Palocci, a carta que torna o jogo mais tenso
Mais provável é que a verdadeira "bomba atômica" despertada pela Operação Lava Jato não seja nem Emílio, nem Marcelo Odebrecht; mas, Antônio Palocci. Sua colaboração ofertada a Sérgio Moro tende a colocar na berlinda não apenas a Lula — esse já um São Sebastião cravado de tanta flechada —, mas também o sistema político e suas mais amplas conexões com mundo empresarial.
Após os depoimentos de Emílio Odebrecht e Leo Pinheiro, da OAS, Lula pode até mesmo torcer para que Palocci fale desatada e desabridamente. Naquilo que Palocci guarda e não mais parece disposto a esconder, pode morar aquela substância que se lança aos ventiladores, quando se quer causar, de fato, verdadeiro mal-estar no ambiente. Como se diz no tradicional jogo de cartas: "perdido por perdido: 'truco no resto'".
Bom recapitular quem foi a ator em questão: num período crítico, Palocci foi fundamental para a economia brasileira; sensível e perspicaz, ministro de valor que deu continuidade ao processo iniciado por Fernando Henrique e Pedro Malan, estabeleceu a racionalidade econômica, no primeiro governo de Lula, afastando o que então se dizia ser o "Risco PT", e, enquanto durou, em setores do partido; postergando matrizes deletérias, despertadas apenas mais tarde, com Guido Mantega e Dilma Rousseff.
Ao mesmo tempo, suas conexões com o mundo empresarial foram as mais amplas de que se deve ter conhecimento no período recente da política e da economia nacionais; Palocci era interlocutor de muitos, no mais alto grau de sofisticação e importância econômica; sua atuação não se limitou a um único setor — como relativamente à Petrobrás foi inicialmente circunscrita a Lava Jato —, foi versátil e democrático, nesse sentido.

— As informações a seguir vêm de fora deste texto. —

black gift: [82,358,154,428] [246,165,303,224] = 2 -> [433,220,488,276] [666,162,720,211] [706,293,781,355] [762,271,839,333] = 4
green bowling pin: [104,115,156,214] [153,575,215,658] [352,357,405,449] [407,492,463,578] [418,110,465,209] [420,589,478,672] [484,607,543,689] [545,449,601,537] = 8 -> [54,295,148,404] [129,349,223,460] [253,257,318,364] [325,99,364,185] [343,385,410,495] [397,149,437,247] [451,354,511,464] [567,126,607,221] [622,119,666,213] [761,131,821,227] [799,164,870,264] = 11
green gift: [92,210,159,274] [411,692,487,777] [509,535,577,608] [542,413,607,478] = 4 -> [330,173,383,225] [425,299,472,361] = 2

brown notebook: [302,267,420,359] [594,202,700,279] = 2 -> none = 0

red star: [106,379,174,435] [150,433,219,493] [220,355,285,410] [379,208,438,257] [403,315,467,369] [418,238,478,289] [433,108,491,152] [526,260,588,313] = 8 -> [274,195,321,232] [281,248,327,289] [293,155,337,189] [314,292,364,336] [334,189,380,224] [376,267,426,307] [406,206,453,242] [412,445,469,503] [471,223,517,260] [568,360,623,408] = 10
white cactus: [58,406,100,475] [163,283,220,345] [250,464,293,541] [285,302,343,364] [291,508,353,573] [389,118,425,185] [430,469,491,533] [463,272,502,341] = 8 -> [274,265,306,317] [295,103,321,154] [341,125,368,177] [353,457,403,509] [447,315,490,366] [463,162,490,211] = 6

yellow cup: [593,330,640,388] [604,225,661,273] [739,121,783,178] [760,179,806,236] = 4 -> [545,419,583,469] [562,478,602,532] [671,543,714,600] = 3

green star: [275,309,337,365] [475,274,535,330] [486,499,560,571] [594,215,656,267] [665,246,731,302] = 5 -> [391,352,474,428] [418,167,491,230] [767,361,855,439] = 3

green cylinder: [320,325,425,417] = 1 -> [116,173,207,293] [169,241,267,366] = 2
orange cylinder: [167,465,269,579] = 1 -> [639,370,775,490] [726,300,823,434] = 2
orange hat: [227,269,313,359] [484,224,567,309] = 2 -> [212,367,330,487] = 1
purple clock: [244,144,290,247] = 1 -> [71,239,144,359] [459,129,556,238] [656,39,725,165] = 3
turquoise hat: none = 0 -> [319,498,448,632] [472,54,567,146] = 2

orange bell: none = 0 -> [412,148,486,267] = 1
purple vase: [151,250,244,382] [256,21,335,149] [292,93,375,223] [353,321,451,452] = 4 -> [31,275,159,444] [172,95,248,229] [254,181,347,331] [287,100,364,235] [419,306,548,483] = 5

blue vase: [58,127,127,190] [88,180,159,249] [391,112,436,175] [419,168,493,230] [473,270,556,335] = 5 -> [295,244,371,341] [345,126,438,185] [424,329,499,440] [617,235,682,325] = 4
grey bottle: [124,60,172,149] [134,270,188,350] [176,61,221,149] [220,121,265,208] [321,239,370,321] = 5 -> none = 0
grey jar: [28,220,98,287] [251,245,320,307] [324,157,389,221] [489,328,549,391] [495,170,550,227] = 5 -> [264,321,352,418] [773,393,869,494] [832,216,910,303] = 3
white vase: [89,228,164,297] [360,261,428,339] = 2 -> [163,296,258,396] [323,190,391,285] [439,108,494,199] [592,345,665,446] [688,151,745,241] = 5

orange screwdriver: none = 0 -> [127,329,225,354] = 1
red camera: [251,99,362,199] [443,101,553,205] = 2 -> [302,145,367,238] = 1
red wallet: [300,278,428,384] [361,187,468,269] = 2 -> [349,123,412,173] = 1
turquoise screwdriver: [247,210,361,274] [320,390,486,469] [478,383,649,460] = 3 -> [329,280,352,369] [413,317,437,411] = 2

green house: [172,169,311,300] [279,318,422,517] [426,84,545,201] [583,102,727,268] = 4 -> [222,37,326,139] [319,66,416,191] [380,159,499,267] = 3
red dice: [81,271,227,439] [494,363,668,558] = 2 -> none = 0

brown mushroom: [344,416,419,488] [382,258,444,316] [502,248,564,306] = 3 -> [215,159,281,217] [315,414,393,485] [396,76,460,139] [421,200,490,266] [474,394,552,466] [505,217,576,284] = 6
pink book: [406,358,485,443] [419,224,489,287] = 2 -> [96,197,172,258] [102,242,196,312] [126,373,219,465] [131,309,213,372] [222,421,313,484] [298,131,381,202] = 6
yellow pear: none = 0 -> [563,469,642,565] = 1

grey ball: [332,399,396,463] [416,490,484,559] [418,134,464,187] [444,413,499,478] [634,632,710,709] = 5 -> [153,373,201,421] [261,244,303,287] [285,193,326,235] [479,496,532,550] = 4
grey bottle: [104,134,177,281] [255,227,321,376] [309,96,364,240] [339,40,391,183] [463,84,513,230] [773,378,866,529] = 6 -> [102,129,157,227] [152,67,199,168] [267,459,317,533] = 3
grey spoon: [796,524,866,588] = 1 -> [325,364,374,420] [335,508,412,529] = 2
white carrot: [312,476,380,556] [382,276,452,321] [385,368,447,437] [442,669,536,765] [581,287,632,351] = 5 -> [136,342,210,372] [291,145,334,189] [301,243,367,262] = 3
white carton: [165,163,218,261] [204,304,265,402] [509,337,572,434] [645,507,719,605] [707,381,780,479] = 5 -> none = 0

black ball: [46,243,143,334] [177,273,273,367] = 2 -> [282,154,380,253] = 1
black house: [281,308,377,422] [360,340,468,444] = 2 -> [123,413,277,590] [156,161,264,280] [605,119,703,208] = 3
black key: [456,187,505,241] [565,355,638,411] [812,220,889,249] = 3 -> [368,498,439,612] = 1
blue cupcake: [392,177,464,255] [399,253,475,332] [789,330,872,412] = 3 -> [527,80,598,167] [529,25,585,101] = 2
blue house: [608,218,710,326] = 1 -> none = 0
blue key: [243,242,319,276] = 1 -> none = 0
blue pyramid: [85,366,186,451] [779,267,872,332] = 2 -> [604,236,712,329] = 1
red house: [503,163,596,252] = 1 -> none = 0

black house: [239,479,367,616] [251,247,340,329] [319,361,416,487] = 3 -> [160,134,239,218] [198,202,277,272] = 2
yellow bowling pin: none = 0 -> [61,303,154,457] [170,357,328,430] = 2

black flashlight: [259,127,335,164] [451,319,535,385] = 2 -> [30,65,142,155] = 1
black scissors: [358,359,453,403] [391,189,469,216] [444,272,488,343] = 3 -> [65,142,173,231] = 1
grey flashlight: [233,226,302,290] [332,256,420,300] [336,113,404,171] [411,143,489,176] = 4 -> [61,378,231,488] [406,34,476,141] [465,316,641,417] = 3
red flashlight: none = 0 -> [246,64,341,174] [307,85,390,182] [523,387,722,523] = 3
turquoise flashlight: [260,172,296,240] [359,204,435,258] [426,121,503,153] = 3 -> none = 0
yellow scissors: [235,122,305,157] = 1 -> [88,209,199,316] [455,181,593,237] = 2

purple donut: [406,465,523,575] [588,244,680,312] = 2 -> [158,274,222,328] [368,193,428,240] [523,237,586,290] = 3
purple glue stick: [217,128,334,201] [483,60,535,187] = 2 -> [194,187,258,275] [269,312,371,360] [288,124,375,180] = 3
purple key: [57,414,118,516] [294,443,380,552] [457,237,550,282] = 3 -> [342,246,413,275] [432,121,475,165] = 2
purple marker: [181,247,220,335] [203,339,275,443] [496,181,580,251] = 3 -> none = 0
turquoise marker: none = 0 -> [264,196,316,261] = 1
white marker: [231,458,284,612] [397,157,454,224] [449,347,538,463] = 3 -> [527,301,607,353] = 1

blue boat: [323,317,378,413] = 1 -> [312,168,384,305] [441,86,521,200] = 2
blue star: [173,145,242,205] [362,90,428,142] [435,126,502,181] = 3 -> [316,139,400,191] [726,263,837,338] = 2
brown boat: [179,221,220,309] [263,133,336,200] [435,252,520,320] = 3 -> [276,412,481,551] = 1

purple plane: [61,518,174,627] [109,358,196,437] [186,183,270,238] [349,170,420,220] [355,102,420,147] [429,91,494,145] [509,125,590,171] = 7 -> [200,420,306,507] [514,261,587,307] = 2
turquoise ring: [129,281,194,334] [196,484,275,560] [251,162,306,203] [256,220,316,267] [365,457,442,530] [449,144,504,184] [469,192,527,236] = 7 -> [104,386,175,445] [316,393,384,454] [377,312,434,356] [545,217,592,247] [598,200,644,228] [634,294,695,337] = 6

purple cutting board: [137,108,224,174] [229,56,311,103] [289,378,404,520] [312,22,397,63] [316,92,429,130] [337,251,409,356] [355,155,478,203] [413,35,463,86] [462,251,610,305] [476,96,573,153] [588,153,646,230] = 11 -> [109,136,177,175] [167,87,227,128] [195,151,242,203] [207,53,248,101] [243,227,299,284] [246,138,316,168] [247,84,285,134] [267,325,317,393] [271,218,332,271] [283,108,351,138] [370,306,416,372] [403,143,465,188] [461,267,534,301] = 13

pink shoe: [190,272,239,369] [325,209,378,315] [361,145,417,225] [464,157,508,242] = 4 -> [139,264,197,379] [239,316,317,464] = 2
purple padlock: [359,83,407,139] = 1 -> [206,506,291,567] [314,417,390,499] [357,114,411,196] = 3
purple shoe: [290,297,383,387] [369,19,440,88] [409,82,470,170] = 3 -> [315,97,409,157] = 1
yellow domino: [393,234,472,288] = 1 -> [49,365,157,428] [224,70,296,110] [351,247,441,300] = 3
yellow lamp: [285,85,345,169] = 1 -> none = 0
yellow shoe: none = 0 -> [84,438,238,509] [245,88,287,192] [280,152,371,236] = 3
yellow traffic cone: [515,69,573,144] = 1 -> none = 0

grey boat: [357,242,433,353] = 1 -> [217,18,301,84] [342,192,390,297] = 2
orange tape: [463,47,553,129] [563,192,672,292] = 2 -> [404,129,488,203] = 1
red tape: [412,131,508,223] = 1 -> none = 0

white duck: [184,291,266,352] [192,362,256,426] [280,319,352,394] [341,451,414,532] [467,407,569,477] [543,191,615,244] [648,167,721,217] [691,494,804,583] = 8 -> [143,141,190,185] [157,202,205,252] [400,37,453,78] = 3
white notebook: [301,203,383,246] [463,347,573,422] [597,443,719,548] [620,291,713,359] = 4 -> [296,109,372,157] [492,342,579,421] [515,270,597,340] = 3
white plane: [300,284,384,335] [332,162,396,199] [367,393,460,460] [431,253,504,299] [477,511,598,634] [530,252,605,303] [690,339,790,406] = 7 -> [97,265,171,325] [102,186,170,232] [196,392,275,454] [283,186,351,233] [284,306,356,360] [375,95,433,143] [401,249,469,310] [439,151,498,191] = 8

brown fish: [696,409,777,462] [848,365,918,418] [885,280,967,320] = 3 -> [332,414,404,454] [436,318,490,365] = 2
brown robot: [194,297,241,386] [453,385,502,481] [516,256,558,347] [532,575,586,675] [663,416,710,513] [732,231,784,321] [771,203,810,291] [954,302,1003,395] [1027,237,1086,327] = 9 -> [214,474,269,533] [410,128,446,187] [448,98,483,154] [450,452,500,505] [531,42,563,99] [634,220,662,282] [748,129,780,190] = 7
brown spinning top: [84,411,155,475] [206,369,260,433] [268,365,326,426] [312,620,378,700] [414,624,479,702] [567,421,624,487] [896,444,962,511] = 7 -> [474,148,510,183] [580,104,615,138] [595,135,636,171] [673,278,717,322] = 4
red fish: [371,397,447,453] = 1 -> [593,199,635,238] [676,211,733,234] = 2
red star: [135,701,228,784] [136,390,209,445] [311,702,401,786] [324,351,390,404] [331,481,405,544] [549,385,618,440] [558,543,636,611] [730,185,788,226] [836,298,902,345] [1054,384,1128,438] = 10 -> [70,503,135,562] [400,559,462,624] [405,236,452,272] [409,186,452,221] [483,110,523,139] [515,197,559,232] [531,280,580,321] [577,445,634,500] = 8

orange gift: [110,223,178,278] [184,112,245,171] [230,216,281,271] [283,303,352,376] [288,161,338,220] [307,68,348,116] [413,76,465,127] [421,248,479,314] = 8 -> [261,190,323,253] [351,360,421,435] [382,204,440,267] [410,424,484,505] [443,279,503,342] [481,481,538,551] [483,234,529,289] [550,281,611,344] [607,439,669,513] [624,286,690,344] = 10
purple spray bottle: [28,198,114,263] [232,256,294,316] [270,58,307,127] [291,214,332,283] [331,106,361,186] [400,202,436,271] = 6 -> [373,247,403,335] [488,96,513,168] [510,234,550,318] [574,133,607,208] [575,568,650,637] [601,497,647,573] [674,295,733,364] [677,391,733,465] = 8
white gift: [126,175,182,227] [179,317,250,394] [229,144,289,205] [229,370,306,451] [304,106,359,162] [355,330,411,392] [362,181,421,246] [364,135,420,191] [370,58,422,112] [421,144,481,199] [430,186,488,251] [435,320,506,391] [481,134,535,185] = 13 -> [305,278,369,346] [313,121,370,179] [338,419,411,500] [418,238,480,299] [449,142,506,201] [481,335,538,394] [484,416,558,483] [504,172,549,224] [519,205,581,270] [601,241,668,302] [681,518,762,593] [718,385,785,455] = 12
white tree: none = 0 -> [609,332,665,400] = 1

Diferente de José Dirceu — vaidoso e "espalha brasas"—, Palocci era discreto, comedido, confiável para dirigentes empresariais, agentes econômicos e operadores políticos das mais variadas espécies. Sua tragédia, de início, foram os amigos de província, que levou a Brasília. Mas, mesmo tendo caído já uma vez em desgraça, ainda era lembrado com saudade e cogitado com fervor para tornar a assumir a centralidade na política nacional e no governo do PT, como de fato assumiu na campanha e nos primeiros meses do governo Dilma. Era uma espécie de "pau da barraca" daquela gestão. Só mesmo Dilma para não ter percebido isto.
Mesmo depois de deixar a Casa Civil e a política formal, continuou operando o Sistema, não apenas do ponto de vista do PT, mas de vários partidos; seu trânsito era amplo, analisava, dialogava, negociava, viabilizava. No Tarot da política e economia, era um valete de ouros, uma carta "prática, ligada a objetivos reais e palpáveis". Arquiteto dessas relações perigosas, deve ter muito o que falar.
E já adiantou um pouco disto: disse que, ao contrário dos demais, não nega, não, os problemas de Caixa 2 e toda a malha de influências, desvios e crimes que se estabeleceu entre empresas e políticos. Colocando-se à disposição de Sérgio Moro, adiantou que tudo o que poderia ou pode vir a dizer renderia um ano ou mais de trabalho para o juiz. Acrescente-se:… e décadas de apreensão para a política e para a economia nacionais. Pouco provável que seja apenas faísca. O incêndio parece bastante plausível.
Não sendo blefe, mas ainda não tendo baixado todas as cartas sobre o pano verde, pode ser também um recado para seguimentos que até agora não apareceram na vertigem dos escândalos: "o establishment que se coce", seria a piscadela, a mensagem em cifra, para antigos parceiros — que, no entanto, pouco, além do pânico, teriam a dar. O fato é que não se assistirá de camarote a este carteado, nem a tudo o que Antônio Palocci pode ter e estar disposto a revelar. O jogo fica mais tenso.
Carlos Melo, cientista político. Professor do Insper.